> **Work to complete**: Among the lines below, a stretch begins at the one with "#### **C. Enable Apache Modules**" and ends at the one with "13. Get list of the resources". Repeat that stretch exactly, ends included.

> **Given records**:

- Opening Delimiter -

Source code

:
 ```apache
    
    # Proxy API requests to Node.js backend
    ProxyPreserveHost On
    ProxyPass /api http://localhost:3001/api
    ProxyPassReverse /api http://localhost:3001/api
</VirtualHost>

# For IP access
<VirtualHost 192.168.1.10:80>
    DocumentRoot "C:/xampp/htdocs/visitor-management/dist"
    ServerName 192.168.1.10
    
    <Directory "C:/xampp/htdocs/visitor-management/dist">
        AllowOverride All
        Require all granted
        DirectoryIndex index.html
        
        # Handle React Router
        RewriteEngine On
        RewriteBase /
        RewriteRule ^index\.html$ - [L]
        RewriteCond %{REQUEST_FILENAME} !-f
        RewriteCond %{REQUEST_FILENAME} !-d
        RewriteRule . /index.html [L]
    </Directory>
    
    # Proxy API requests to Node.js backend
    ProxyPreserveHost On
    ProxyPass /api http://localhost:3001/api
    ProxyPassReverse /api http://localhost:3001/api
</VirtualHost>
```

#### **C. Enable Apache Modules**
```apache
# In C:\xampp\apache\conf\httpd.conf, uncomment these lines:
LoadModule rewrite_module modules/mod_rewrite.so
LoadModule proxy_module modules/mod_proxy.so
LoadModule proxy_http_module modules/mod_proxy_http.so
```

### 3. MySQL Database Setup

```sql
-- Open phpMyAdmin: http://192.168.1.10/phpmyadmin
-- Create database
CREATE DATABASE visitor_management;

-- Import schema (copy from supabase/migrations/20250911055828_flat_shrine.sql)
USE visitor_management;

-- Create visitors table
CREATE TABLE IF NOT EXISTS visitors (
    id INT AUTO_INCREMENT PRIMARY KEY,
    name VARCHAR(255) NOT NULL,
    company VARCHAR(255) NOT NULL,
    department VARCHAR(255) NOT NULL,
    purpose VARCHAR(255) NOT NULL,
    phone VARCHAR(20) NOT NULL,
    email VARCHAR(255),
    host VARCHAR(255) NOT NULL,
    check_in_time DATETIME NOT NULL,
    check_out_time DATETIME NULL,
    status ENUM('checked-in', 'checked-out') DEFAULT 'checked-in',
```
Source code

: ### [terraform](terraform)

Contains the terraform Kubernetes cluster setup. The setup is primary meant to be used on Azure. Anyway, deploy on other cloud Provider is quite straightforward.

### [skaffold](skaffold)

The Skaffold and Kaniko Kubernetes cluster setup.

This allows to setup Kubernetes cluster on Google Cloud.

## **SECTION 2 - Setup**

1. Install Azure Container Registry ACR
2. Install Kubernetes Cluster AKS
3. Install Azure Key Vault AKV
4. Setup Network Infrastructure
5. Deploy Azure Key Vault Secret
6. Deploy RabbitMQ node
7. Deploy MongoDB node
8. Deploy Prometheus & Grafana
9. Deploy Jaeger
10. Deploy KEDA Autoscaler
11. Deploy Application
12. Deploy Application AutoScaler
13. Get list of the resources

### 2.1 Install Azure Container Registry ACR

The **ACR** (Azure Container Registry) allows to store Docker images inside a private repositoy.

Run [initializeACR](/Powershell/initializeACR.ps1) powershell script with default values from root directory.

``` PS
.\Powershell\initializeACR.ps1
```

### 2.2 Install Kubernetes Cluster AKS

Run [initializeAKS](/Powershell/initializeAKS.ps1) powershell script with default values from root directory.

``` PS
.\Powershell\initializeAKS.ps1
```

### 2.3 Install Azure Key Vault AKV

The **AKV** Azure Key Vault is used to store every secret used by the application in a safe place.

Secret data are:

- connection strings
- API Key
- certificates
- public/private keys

- Closing Delimiter -

> **Result**:
#### **C. Enable Apache Modules**
```apache
# In C:\xampp\apache\conf\httpd.conf, uncomment these lines:
LoadModule rewrite_module modules/mod_rewrite.so
LoadModule proxy_module modules/mod_proxy.so
LoadModule proxy_http_module modules/mod_proxy_http.so
```

### 3. MySQL Database Setup

```sql
-- Open phpMyAdmin: http://192.168.1.10/phpmyadmin
-- Create database
CREATE DATABASE visitor_management;

-- Import schema (copy from supabase/migrations/20250911055828_flat_shrine.sql)
USE visitor_management;

-- Create visitors table
CREATE TABLE IF NOT EXISTS visitors (
    id INT AUTO_INCREMENT PRIMARY KEY,
    name VARCHAR(255) NOT NULL,
    company VARCHAR(255) NOT NULL,
    department VARCHAR(255) NOT NULL,
    purpose VARCHAR(255) NOT NULL,
    phone VARCHAR(20) NOT NULL,
    email VARCHAR(255),
    host VARCHAR(255) NOT NULL,
    check_in_time DATETIME NOT NULL,
    check_out_time DATETIME NULL,
    status ENUM('checked-in', 'checked-out') DEFAULT 'checked-in',
```
Source code

: ### [terraform](terraform)

Contains the terraform Kubernetes cluster setup. The setup is primary meant to be used on Azure. Anyway, deploy on other cloud Provider is quite straightforward.

### [skaffold](skaffold)

The Skaffold and Kaniko Kubernetes cluster setup.

This allows to setup Kubernetes cluster on Google Cloud.

## **SECTION 2 - Setup**

1. Install Azure Container Registry ACR
2. Install Kubernetes Cluster AKS
3. Install Azure Key Vault AKV
4. Setup Network Infrastructure
5. Deploy Azure Key Vault Secret
6. Deploy RabbitMQ node
7. Deploy MongoDB node
8. Deploy Prometheus & Grafana
9. Deploy Jaeger
10. Deploy KEDA Autoscaler
11. Deploy Application
12. Deploy Application AutoScaler
13. Get list of the resources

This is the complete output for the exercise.